Added to Boston’s  long list of firsts in 1848 was the nation’s first municipal public library. The Boston Public Library (700 Boylston St., 617/536-5400, www.bpl.org , 9 a.m.–9 p.m. Mon.–Thurs., 9 a.m.–5 p.m. Fri.–Sat., closed Sun., free), which fills two city blocks on the south side of Back Bay’s  Copley Square, consists of two buildings. The original, designed by Charles McKim and opened in 1895, is now the research library, with a more modern building next door holding the circulating collection.
Aside from its collection of hundreds of thousands of books, magazines, and videos, the Boston Public Library is full of art and architectural flourishes that make the building as much of an attraction as its contents. The exterior is built in pleasing classical proportions and covered with names of great thinkers down through the ages; twin female statues of Art and Science keep guard outside.
One of the best-kept secrets of the city is the Boston Public Library’s central courtyard, an Italianate plaza accented by a fountain that makes a peaceful asylum from the busy streets around.

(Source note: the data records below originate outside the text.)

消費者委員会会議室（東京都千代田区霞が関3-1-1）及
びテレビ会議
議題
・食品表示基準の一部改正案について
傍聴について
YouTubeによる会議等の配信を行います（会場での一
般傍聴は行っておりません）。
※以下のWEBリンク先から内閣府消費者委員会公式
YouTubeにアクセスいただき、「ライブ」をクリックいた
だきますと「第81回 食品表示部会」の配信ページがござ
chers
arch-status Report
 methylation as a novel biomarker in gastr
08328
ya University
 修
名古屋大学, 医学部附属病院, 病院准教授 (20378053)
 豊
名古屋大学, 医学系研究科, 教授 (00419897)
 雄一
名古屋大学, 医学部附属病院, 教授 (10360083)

Inside the McKim Building, you can feel smarter just by stepping into the impressive Bates Reading Room, a 200-foot-long testament to scholarship, with a 50-foot-high barrel ceiling, high arched windows facing Copley Square, and long tables full of scholars sitting at green banker’s lamps and thinking great thoughts.

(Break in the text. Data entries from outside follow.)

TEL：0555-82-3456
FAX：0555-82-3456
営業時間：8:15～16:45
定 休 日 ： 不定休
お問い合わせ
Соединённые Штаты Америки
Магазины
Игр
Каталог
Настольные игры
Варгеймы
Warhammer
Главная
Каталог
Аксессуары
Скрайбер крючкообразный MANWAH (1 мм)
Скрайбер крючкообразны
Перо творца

Those in need of further inspiration can step into the 80-foot-long Sargent Gallery, which features painter John Singer Sargent’s fantastical mural sequence “Triumph of Religion,” a sensual, often tempestuous journey through the gods, goddesses, and prophets of the ancient world.
Other artistic works in the Boston Public Library are a mural sequence dedicated to the story of the search for the Holy Grail by American artist Edwin Austin Abbey, and a painting of George Washington at Dorchester Heights by Emanuel Gottlieb Leutze (who also did the famous painting of Washington crossing the Delaware).
Free hour-long tours of the Boston Public Library’s art and architecture are offered at various times daily; call for times.